Today the Guam International Airport Authority sent a formal request to the FAA to release 61,681 square meters (15.24 acres) of Airport property to the Department of Public Works for construction of the first phase of the Tiyan Parkway project that will extend from the former GPD records building to Cars Plus on Route 8.
FAA Airport Division Manager in Honolulu, Ron Simpson, confirmed that FAA has already prepared the 30-day notice that will be published in the Federal Register upon final review of the Airport’s request. The official transfer will happen after the 30-day publication period. In the meantime, in order to expedite the project, Guam Airport and DPW will be signing a temporary construction easement to allow DPW to start construction by April 1st.
15,000 drivers travel through Tiyan daily
The Tiyan Parkway project was scheduled to start years ago, but stood at an impasse for several years, jeopardizing millions of dollars in Federal Highway funds that already had been approved for its construction. Without any solution in sight, the FAA planned to move forward with the closure of Central Avenue by the end of 2013 in order to allow the Airport to use its extended runway. More than 15,000 vehicles traverse Central Avenue daily. “The closure of Central Avenue would have brought gridlock to the already heavily traveled Routes 1 and 8,” said DPW Director Carl Dominguez.

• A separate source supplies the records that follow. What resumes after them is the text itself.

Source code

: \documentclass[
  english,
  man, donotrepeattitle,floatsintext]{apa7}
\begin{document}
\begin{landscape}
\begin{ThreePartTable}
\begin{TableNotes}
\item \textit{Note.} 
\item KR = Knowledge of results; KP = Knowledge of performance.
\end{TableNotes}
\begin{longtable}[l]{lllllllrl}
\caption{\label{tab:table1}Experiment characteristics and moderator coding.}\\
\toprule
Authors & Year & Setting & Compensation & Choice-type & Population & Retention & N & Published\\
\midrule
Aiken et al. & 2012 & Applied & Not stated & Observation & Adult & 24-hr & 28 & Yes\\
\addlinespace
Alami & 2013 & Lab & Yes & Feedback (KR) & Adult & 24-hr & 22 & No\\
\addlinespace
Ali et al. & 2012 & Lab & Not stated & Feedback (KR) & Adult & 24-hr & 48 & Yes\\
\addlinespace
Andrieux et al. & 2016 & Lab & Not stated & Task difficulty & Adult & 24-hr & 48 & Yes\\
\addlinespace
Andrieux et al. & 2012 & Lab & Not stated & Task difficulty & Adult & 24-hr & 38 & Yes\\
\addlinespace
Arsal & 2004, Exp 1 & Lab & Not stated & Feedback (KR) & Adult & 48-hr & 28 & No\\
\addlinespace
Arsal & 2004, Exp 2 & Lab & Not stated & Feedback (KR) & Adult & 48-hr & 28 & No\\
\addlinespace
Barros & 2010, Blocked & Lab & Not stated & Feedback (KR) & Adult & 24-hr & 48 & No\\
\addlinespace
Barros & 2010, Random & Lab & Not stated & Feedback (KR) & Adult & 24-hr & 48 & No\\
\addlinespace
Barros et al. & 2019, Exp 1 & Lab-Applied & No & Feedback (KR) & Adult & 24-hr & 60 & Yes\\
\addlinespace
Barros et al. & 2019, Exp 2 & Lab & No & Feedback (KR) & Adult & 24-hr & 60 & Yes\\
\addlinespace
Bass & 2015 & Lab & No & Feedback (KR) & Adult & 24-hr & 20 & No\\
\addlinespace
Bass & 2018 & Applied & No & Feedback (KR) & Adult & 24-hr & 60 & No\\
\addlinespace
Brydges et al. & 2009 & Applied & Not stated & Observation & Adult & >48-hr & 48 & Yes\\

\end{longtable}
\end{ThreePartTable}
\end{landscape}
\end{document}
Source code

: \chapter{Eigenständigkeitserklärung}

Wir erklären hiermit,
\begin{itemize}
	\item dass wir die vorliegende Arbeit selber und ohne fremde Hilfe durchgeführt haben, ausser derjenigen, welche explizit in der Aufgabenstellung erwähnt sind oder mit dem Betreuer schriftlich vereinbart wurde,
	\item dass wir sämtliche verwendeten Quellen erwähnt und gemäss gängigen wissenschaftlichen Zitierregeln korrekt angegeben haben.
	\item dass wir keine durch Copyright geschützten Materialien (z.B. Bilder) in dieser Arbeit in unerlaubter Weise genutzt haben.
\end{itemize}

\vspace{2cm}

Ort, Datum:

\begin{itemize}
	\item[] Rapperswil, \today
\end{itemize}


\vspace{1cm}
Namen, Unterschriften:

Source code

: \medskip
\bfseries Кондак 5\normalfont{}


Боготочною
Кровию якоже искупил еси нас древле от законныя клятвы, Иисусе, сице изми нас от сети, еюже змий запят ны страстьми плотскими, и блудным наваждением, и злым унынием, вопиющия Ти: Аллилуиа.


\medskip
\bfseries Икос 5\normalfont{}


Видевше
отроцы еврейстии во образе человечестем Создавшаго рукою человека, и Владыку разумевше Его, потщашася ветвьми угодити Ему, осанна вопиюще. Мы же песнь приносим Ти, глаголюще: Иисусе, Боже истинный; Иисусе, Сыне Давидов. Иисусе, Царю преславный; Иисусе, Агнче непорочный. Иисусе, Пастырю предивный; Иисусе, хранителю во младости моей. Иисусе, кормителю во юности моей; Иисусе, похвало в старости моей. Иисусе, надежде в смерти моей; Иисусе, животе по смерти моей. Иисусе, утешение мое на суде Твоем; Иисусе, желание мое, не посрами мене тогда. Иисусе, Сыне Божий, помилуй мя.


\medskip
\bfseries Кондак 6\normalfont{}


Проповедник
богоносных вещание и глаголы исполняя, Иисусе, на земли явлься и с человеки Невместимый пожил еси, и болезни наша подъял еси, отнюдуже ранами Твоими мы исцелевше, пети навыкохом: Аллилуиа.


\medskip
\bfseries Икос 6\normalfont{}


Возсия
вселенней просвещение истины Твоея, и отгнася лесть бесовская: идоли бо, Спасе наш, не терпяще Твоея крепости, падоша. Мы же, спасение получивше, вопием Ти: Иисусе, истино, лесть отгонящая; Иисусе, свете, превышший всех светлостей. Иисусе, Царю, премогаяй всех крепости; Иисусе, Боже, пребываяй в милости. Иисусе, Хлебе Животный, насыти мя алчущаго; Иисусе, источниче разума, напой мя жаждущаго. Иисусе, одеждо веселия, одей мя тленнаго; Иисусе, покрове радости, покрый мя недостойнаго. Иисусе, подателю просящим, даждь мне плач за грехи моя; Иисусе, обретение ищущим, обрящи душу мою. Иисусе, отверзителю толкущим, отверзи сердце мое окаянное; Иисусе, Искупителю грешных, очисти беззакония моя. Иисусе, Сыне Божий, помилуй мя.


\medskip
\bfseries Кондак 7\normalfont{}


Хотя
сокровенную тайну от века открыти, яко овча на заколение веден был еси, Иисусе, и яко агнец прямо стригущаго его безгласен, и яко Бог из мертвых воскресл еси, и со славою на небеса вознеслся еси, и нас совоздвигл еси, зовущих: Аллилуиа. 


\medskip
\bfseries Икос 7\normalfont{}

Governor Calvo successfully kept Central Avenue open
Last November, with the closure looming, Governor Eddie Calvo met in Hawaii with Ron Simpson and Mark McClardy, FAA Airports Division Manager for the Western-Pacific Region, and convinced them to keep Central Avenue open until the construction of the Tiyan Parkway is completed in 2015. “The officials at FAA saw how much progress was made on moving the project forward under this administration. Establishing that credibility with them was crucial to our convincing them to keep the road open,” said Governor Calvo. “I would like to acknowledge the efforts of the hard-working people at the Airport, DPW and my office, who broke through the impasse to put an MOU in place with FAA and Federal Highways. Their hard work saved us millions of federal highway money and also ensured that Tiyan would stay open to traffic. It also did a lot to improve our relationship with our federal partners.”